Extracted entries »
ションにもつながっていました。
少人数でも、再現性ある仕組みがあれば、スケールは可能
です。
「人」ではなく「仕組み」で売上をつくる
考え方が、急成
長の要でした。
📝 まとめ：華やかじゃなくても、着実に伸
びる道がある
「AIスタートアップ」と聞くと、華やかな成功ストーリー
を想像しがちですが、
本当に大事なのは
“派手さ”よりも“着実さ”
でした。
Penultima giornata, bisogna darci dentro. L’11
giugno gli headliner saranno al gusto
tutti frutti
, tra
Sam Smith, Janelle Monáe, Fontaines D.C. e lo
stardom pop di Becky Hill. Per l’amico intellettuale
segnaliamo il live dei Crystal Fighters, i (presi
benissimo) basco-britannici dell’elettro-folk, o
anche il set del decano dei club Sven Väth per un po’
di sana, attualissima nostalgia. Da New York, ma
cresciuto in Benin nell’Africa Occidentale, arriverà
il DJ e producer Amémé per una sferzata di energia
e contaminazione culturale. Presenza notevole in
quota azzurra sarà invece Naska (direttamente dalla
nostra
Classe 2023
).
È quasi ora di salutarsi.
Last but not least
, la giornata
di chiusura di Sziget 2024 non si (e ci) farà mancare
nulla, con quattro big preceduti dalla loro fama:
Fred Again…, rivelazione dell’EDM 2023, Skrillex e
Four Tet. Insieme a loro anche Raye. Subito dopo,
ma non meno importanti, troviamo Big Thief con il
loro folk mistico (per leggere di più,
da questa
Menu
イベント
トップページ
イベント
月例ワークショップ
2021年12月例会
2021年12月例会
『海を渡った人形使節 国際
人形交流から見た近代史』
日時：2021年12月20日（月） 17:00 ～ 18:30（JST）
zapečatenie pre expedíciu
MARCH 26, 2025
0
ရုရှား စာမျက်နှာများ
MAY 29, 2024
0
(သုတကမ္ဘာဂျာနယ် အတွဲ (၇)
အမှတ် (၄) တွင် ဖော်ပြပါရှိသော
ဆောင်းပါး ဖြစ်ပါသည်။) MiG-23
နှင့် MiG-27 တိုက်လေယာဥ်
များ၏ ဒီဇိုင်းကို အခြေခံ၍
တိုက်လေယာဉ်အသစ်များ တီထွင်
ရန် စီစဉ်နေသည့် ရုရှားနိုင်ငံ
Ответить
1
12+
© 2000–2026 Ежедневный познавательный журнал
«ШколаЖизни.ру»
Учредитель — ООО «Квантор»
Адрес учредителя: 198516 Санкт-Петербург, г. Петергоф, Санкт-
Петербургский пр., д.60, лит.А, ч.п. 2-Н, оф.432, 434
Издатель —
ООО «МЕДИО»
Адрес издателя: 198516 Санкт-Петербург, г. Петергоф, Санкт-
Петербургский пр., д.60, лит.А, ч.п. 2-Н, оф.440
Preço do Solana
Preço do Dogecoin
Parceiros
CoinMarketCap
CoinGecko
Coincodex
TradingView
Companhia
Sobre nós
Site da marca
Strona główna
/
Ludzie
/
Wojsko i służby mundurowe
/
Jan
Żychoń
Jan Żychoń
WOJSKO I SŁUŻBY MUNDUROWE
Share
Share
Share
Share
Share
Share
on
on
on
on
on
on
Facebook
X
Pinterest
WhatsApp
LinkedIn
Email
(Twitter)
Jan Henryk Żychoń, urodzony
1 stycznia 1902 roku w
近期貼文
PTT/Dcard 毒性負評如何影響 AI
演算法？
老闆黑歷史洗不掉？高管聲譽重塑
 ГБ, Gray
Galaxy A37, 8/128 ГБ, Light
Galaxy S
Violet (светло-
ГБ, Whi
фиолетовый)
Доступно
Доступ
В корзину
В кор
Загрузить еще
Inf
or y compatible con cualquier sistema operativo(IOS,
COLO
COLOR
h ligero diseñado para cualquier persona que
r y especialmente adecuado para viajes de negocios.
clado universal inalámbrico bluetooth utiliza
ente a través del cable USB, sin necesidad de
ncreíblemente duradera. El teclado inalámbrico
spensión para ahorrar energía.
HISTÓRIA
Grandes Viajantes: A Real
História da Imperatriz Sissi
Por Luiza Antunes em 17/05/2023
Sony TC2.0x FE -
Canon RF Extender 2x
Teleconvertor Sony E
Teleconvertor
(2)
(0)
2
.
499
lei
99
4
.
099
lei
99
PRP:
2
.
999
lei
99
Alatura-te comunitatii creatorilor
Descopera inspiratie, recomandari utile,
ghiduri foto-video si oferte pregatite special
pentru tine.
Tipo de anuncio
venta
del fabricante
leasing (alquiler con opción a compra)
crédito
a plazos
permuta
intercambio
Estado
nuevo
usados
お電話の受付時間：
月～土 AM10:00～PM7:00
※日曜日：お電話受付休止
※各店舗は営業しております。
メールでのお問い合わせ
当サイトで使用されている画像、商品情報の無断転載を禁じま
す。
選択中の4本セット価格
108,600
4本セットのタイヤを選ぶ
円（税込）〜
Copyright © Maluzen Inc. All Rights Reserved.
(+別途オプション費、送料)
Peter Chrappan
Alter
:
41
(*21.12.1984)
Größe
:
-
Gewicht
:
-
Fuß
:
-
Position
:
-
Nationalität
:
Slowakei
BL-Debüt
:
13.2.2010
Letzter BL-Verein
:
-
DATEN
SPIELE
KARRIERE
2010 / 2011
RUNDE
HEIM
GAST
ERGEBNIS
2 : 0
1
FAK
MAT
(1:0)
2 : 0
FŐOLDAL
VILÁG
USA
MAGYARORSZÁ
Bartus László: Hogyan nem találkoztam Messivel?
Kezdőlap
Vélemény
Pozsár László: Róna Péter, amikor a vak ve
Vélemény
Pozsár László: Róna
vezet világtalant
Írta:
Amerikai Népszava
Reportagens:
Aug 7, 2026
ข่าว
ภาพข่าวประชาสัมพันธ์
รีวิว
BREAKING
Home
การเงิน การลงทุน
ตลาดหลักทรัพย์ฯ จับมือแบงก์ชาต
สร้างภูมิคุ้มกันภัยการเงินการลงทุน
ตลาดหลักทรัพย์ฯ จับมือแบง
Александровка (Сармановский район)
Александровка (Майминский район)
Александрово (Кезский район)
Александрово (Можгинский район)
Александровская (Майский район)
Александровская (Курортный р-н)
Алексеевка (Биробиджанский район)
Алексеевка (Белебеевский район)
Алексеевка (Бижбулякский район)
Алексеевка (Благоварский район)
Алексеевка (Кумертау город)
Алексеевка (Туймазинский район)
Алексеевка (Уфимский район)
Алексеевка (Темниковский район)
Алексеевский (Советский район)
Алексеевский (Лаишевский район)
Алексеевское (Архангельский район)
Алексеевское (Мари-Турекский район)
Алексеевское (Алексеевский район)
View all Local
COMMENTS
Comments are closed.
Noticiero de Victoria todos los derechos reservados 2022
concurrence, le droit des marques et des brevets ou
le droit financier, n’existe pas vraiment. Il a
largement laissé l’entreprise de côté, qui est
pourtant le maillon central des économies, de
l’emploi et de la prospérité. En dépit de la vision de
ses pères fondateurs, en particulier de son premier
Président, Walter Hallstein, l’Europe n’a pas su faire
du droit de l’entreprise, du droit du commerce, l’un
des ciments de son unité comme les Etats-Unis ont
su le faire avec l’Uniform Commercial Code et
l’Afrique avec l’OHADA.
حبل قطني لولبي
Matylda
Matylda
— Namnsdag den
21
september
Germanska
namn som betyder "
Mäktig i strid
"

Goal of the exercise »
Copy out the records word for word, from their first line through the line with "tutti frutti".

Solution to the exercise »
ションにもつながっていました。
少人数でも、再現性ある仕組みがあれば、スケールは可能
です。
「人」ではなく「仕組み」で売上をつくる
考え方が、急成
長の要でした。
📝 まとめ：華やかじゃなくても、着実に伸
びる道がある
「AIスタートアップ」と聞くと、華やかな成功ストーリー
を想像しがちですが、
本当に大事なのは
“派手さ”よりも“着実さ”
でした。
Penultima giornata, bisogna darci dentro. L’11
giugno gli headliner saranno al gusto
tutti frutti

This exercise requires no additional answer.